Segment Start: Information given
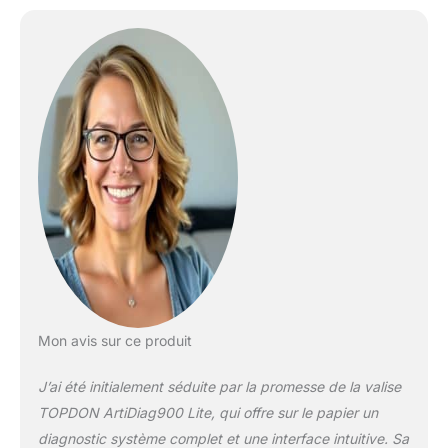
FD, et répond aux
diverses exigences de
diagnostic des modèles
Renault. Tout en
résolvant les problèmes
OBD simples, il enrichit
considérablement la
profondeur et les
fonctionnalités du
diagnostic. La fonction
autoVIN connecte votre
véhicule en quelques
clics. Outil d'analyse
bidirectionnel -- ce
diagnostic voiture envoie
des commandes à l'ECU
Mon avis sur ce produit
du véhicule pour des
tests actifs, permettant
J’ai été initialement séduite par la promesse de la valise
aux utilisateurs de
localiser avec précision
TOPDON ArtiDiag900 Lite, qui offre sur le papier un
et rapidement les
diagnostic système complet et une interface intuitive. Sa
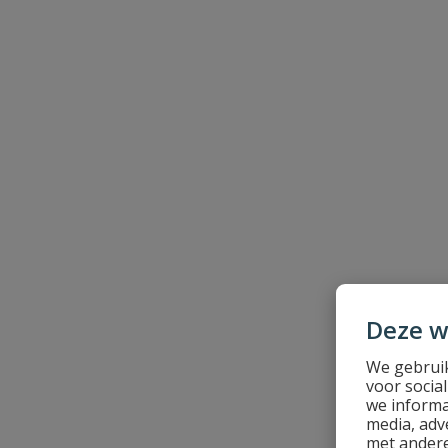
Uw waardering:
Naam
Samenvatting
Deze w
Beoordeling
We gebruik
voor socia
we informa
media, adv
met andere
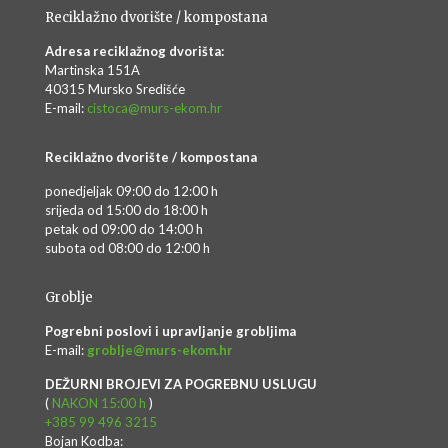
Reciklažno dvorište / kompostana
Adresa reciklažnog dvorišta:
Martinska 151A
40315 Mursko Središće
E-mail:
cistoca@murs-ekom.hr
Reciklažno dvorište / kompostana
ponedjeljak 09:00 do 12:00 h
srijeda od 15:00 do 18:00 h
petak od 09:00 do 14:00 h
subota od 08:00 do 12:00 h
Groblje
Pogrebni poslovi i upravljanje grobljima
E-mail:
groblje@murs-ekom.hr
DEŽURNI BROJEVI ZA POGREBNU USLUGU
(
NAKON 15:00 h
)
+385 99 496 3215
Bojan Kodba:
Segment End: Information given
Segment Start: Information given
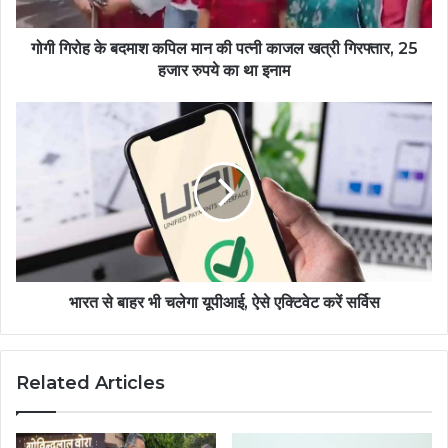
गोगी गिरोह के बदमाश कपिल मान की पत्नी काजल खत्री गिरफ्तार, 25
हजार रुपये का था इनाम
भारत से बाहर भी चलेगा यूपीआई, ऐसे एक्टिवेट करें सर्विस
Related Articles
Segment End: Information given
Segment Start: Information given
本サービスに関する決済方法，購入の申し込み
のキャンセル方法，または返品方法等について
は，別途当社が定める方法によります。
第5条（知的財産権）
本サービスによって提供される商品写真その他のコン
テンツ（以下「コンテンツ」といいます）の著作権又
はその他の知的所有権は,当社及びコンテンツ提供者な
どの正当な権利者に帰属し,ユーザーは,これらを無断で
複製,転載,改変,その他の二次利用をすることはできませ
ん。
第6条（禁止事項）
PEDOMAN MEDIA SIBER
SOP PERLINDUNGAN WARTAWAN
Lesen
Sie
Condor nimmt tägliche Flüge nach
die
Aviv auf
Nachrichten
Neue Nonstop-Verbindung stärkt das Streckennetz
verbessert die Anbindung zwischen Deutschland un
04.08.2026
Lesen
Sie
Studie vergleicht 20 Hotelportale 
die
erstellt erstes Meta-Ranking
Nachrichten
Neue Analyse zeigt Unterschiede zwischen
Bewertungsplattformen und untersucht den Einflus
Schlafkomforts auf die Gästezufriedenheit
Segment End: Information given
**Task requirements**:
Scan the listing for the string "zwischen". Copy each line that has it.

**Expected answer**:
verbessert die Anbindung zwischen Deutschland un
Neue Analyse zeigt Unterschiede zwischen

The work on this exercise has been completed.